人権を大切にする道徳教育研究会は、道徳教科書を使いつつも、それぞれの教材の問題点を明らかにするとともに、子どもたちがより豊かに考えを深めることのできるような授業展開の方法を研究し、提示したいと考えました。

人権を大切にする道徳教育研究会

「道徳教科書/もうひとつの指導案
ここが問題、こうしてみたら?」

「道徳」が「特別の教科 道徳」となり、小学校では2018年4月から検定教科書を使った授業が始まりました。また、教員は何らかの評価をしなければなりません。
小学校の道徳教科書は、基本的に文部科学省の道徳学習指導要領が定めた22の徳目(内容項目)にそって編集されていますが、その多くは戦前の「修身」教育で示されていたものと共通しています。

なぜ、「もうひとつの指導案」が必要なのか?

発行されている各社の教科書にはそれぞれ特徴はありますが、「人権の視点」から見ていくと、
いろいろな問題点が浮かび上がってきます。
まず、具体的な人権問題にかかわる教材が極めて少なく、
子どもたちが人権問題について考える機会がほとんどありません。
他方で、「自己犠牲」「公共の精神」の大切さが強調されており、「公」(集団や国家)が優先され、
民主主義社会の基礎である「個の尊重」も軽視されています。
また、「伝統文化」「愛国心」にかかわる教材も多く、「日本のすばらしさ」「日本人の優秀さ」が強調されています。
そのため、外国や外国人に対する優越感や排外意識を身につけてしまうことも十分に考えられます。
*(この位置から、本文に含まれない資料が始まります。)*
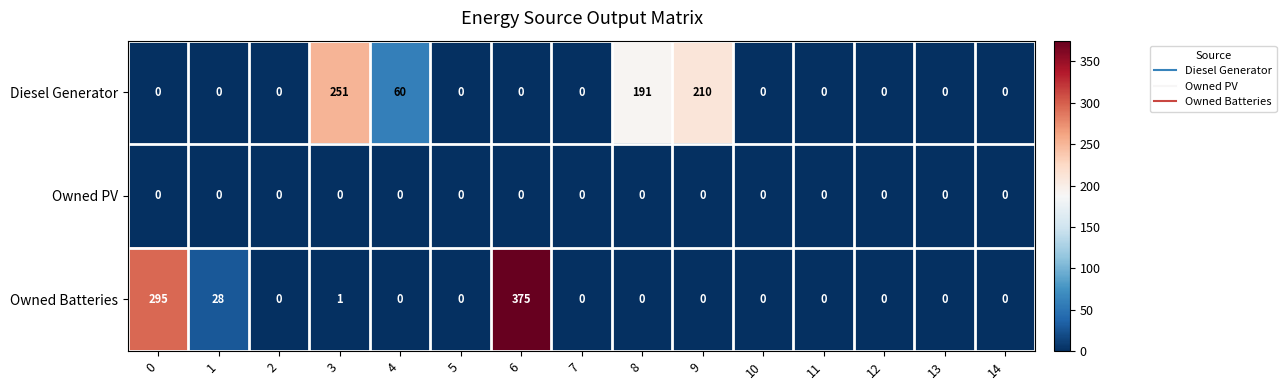

The value of Diesel Generator at 10 is 0. True or false?

True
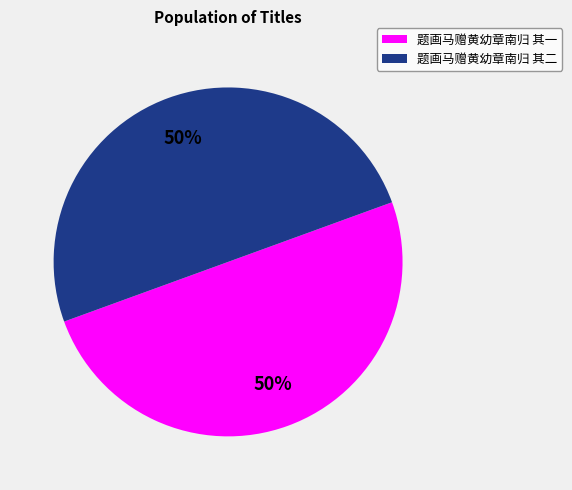

To the nearest percent, what is the combined percentage of 题画马赠黄幼章南归 其二 and 题画马赠黄幼章南归 其一?

100%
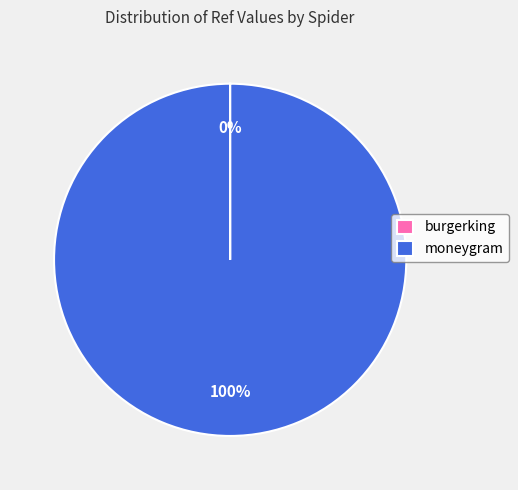

What is the largest slice in the pie chart?

moneygram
このような教科書を使って、ねらいや設問などの指針通りに授業をしていけば、
子どもたちは知らず知らずのうちに、「個」より「全体」、「多様性」より「一元的価値」、「共生」より「排他」という
偏った考えに陥ってしまうことが懸念されます。
その結果、「いじめ」や「差別」の解消につながるどころか、「いじめ」や「差別」を助長することにもなりかねません。

また、最初から目指す答えが明らかであるかのような教材、一つの答えへ誘導しているかのような教材など、
道徳の命である「考え、議論する」教材としてふさわしくないと思われるものも散見します。

そこで私たちは、道徳教科書を使いつつも、それぞれの教材の問題点を明らかにするとともに、その問題点を最小化し、
子どもたちがより豊かに考えを深めることのできるような授業展開の方法を研究し、このウェブサイトで提示したいと考えました。

私たちの「もうひとつの指導案」の特徴

私たちが道徳教育で大切にしたいものは、「人権・平和・共生」です。
世界中のすべての人が大切にされる社会のあり方を考え議論し、共に主権者として育つ道徳教育をめざします。

学習指導要領では「考え、議論する道徳」を推奨し、文部科学省は教科書に限らず広く教材を使用して欲しい、
指導方法を抑制的に考える必要はないとも言っています。
そのような意味からも、教員それぞれの工夫が求められています。

この「道徳教科書/もうひとつの指導案―ここが問題、こうしてみたら?」では、
各教材の問題点を明らかにし、その改善のヒントを提案し、必要に応じて補充資料を紹介します。
私たちは、現場教員のみなさんが私たちの提案を参考にして、自由に授業展開を考えてくださることが大切だと考えています。
ですから「もうひとつの指導案」と銘打ってはいますが、通常のような細かな授業案にはしていません。

また、「評価」の具体例を示す欄も設けていません。
これは教材に示された「徳目」にそって評価することによって、
結局は一定の結論に導くような誘導的な授業になることを防ぐためです。
「評価」は「徳目」のものさしによってではなく、子どもたちが真剣に考えたことそのものへの
「評価」であるべきだと私たちは考えます。

このウェブサイトは、「人権を大切にする道徳教育研究会」に集まった元教員や研究者が核となって運営しています。
まだまだ不十分ではありますが、趣旨に賛同してくださったみなさんが積極的に活用してくださり、
授業展開の一助となれば幸いです。